◆ Task directions: Please write out exactly the lines of the data below from the line holding "Tarif Course Taxi" through the line holding "屋内および屋外スイミングプール", and leave out the rest.

◆ ◆ ◆ ◆

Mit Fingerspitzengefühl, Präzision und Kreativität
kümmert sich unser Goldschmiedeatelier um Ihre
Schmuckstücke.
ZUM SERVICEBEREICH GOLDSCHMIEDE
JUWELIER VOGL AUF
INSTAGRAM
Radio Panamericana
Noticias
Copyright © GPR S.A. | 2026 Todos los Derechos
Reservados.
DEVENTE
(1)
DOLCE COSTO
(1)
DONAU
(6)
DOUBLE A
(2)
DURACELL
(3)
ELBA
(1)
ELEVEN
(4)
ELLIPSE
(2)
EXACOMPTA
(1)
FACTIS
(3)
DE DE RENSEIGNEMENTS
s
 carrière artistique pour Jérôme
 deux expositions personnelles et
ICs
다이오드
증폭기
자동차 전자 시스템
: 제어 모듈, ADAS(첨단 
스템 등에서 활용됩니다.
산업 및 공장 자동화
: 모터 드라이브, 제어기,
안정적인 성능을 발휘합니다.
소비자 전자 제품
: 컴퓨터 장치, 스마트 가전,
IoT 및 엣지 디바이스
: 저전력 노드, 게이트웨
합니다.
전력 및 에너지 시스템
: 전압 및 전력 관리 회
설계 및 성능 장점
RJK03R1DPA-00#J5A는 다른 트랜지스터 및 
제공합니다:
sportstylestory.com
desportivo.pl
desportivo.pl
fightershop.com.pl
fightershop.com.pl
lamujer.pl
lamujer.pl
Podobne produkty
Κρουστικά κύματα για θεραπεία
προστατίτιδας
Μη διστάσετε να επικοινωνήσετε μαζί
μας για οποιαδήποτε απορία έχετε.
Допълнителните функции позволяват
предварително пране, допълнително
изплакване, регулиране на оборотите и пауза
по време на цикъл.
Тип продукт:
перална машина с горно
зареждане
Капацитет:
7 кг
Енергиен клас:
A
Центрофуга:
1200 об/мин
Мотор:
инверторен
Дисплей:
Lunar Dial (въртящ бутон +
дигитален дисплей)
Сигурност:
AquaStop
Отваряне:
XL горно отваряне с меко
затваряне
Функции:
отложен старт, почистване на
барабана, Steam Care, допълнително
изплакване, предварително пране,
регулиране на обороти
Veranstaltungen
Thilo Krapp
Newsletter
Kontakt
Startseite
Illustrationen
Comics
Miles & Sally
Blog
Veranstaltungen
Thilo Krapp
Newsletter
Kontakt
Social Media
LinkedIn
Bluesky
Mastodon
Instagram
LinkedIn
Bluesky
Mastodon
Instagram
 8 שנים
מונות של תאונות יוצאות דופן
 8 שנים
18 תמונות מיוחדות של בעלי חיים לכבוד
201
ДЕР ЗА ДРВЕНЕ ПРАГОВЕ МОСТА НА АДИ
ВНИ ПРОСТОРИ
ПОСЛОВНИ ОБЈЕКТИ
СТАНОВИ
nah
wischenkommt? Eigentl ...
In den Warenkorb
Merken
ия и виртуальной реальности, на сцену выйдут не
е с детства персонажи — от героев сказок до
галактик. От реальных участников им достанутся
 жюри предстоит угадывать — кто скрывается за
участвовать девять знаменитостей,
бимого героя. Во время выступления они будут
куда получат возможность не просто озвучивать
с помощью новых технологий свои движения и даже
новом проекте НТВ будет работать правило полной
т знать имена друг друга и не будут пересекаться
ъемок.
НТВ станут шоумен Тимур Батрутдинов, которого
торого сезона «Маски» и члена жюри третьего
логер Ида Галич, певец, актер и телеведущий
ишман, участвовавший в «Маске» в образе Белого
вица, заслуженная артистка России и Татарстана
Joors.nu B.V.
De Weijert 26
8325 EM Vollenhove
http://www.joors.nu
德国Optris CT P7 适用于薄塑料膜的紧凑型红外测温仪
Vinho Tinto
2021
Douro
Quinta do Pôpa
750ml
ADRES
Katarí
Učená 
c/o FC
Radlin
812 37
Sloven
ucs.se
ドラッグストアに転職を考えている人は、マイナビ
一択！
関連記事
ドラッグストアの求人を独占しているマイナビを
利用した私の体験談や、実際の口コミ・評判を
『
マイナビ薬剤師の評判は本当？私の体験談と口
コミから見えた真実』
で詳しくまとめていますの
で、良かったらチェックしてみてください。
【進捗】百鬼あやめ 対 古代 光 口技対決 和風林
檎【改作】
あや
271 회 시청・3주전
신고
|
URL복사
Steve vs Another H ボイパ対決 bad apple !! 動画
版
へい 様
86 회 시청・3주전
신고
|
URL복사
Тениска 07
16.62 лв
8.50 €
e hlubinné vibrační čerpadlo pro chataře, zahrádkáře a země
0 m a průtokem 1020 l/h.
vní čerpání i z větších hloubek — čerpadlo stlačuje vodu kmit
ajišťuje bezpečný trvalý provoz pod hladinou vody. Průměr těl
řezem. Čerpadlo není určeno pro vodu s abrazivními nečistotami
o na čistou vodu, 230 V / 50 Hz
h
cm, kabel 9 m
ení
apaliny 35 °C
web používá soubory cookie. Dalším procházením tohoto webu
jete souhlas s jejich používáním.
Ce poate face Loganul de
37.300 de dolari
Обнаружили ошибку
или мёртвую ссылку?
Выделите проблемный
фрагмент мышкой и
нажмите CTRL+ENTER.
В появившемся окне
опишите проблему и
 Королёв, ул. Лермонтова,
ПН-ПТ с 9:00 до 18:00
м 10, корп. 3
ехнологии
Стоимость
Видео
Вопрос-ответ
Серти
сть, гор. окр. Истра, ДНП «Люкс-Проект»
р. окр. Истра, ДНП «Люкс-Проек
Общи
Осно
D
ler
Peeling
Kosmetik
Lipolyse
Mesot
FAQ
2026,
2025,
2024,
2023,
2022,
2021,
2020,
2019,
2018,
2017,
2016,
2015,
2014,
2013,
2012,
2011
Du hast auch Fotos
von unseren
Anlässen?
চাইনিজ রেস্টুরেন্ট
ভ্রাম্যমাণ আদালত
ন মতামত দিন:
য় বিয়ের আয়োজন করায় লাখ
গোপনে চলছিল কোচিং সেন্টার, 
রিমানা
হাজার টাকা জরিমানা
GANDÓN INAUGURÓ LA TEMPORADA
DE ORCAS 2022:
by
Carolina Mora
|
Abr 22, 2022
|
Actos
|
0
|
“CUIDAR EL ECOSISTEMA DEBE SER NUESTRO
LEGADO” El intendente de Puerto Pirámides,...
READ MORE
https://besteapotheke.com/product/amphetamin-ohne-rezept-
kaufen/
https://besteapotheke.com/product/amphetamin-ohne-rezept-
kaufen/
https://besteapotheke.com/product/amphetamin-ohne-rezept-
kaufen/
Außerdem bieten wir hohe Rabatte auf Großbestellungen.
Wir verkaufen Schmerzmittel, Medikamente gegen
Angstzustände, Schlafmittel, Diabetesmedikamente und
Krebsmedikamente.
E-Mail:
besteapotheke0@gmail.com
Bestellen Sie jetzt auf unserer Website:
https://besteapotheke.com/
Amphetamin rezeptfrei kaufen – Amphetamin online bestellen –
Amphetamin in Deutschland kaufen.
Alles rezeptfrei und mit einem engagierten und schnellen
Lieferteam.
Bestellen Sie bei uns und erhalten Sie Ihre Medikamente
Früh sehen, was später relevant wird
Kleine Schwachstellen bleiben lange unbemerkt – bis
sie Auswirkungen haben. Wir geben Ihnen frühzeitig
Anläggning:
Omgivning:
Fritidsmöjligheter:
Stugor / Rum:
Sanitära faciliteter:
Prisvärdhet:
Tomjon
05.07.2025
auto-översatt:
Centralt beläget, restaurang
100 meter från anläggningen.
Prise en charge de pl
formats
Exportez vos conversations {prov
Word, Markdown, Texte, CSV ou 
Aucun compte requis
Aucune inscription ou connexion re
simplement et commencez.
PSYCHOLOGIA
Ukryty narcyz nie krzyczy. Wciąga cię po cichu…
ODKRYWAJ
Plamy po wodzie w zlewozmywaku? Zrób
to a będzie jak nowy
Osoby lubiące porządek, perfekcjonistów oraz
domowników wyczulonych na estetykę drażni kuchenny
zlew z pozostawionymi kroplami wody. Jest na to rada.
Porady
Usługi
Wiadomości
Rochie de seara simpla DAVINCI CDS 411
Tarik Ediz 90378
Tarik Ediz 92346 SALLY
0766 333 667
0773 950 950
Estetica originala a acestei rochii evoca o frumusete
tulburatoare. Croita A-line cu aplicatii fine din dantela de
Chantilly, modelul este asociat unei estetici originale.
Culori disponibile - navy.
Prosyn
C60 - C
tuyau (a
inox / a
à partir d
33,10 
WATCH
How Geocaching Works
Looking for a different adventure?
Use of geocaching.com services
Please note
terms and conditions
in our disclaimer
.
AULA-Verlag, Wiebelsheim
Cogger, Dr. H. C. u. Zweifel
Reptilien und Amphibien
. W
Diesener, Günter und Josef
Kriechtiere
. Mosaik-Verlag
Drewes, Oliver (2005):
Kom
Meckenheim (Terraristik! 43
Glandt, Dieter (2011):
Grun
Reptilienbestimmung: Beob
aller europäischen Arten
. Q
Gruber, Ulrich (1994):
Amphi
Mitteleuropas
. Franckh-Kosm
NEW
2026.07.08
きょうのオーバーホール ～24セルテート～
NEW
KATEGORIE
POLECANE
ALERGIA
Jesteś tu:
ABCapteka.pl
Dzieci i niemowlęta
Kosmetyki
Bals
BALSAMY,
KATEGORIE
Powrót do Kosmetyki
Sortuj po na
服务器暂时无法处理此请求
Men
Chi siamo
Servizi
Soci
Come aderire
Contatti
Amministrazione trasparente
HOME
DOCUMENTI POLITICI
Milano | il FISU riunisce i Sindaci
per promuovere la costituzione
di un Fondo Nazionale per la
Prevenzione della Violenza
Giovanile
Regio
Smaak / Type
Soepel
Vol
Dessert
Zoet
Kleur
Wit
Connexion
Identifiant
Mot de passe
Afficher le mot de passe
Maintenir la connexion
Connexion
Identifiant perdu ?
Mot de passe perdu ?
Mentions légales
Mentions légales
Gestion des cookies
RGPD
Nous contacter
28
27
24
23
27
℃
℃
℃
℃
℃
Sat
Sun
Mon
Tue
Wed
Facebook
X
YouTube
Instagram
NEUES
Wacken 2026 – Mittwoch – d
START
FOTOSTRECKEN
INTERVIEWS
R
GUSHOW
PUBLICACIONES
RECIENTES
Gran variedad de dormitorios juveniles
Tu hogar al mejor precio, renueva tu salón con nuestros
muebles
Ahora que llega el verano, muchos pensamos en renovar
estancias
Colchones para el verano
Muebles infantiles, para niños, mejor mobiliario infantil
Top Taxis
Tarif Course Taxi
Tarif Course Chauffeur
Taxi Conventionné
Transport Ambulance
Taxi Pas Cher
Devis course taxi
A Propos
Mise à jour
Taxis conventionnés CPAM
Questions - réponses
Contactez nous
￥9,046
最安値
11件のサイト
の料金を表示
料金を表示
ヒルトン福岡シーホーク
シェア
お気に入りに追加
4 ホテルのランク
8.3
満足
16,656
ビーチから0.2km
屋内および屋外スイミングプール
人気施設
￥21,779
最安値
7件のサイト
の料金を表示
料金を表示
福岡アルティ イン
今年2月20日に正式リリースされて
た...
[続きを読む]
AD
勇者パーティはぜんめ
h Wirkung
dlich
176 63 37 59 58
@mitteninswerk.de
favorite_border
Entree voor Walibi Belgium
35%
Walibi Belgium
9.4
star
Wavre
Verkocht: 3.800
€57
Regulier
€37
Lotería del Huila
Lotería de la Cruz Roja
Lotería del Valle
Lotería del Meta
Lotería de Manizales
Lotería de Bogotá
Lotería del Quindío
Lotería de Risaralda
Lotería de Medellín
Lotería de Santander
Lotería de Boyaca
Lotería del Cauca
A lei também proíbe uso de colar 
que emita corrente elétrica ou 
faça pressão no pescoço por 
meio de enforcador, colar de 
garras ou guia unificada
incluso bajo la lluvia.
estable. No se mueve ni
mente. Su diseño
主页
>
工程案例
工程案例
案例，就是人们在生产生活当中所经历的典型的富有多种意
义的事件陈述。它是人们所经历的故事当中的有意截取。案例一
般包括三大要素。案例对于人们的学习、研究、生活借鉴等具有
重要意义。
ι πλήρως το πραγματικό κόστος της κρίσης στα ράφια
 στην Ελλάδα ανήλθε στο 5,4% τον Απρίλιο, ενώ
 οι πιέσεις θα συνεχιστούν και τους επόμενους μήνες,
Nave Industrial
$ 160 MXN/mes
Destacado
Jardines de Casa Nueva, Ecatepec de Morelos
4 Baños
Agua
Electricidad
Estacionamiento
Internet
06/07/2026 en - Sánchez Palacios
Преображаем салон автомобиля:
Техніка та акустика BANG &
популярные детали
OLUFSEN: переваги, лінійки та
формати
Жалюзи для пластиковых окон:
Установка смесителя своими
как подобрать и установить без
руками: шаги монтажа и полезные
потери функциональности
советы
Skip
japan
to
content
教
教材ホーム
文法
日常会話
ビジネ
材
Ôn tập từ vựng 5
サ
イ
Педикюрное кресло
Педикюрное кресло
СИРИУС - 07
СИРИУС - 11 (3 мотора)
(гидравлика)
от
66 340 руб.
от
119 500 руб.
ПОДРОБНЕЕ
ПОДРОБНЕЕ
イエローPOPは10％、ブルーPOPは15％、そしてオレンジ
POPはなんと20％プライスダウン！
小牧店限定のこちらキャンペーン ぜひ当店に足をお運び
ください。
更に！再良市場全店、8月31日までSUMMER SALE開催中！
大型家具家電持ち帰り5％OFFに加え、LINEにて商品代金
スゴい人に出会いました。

◆ ◆ ◆ ◆

◆ Answer box:
Tarif Course Taxi
Tarif Course Chauffeur
Taxi Conventionné
Transport Ambulance
Taxi Pas Cher
Devis course taxi
A Propos
Mise à jour
Taxis conventionnés CPAM
Questions - réponses
Contactez nous
￥9,046
最安値
11件のサイト
の料金を表示
料金を表示
ヒルトン福岡シーホーク
シェア
お気に入りに追加
4 ホテルのランク
8.3
満足
16,656
ビーチから0.2km
屋内および屋外スイミングプール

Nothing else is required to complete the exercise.